3. Upon hearing the learned counsel for the parties and on going through the materials on record, I find that the plaintiff was very much aware of the death of his mother and so, the plaintiff could have taken appropriate steps for substitution of the heirs of the deceased defendant no.6. As per materials on record, the mother of the plaintiff died on September 15, 1997. The plaintiff described the defendant no.6 as proforma defendant and thus, he did not seek any relief against the defendant no.6. For that reason, it is contended before me that since the son of the plaintiff is already in the record, the suit cannot abate and when the plaintiff did not take steps for substitution, the applicants are within their right to file the application for addition of parties under Order 1 Rule 10(2) of the C.P.C. That application for substitution was filed on December 21, 1999, that is, after more that two years from the date of death. Even no steps for setting aside abatement or any application under Order 22 Rule 9 has been filed for substitution of the other heirs of the deceased, defendant no.6.

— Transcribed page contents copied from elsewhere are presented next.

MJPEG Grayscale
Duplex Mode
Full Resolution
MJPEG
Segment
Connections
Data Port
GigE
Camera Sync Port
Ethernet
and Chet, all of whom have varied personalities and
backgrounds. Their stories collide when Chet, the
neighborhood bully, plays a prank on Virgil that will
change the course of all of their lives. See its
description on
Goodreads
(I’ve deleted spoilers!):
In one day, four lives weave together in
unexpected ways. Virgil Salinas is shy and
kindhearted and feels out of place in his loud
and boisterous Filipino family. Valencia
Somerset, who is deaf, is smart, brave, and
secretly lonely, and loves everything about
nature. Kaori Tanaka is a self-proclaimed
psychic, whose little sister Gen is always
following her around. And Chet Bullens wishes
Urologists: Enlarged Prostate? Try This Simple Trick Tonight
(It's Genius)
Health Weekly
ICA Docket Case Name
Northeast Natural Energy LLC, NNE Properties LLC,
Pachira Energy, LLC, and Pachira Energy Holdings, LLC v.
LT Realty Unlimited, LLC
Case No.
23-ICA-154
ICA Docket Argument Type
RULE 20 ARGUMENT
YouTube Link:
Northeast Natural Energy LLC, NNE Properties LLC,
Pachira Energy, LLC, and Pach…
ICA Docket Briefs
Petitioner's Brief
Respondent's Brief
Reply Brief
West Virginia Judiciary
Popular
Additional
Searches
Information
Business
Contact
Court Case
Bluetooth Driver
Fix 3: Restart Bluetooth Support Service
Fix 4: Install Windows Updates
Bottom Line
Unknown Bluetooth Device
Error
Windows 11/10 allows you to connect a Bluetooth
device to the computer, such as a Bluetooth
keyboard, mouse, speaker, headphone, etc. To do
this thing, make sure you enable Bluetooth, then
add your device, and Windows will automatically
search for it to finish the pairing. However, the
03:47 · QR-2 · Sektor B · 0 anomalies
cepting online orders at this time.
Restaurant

4. On realising the above such facts, the applicants have come up with the application under Order 1 Rule 10(2) of the C.P.C., inter alia, to avoid hazards of the procedure under Order 22 Rule 4 or under Order 22 Rule 9 of the C.P.C. What cannot be done directly, cannot also be done indirectly. On realising that no such application for substitution has been filed, the applicants have come up with such a prayer for addition of parties after a lapse of more than two years. The learned Trial Judge has rightly observed that such a recourse has been adopted to avoid the limitation, that is, applicable for substitution of the heirs of the deceased defendant. He has rightly commented that if the prayer is allowed, then the limitation imposed by the statute would be meaningless. So, he has rightly rejected the application.

5. So, there is nothing to interfere with the impugned order. This application is dismissed.

6. Considering the circumstances, there will be no order as to costs.

7. Urgent xerox certified copy of this order, if applied for, be supplied to the learned Advocate for the parties on their usual undertaking.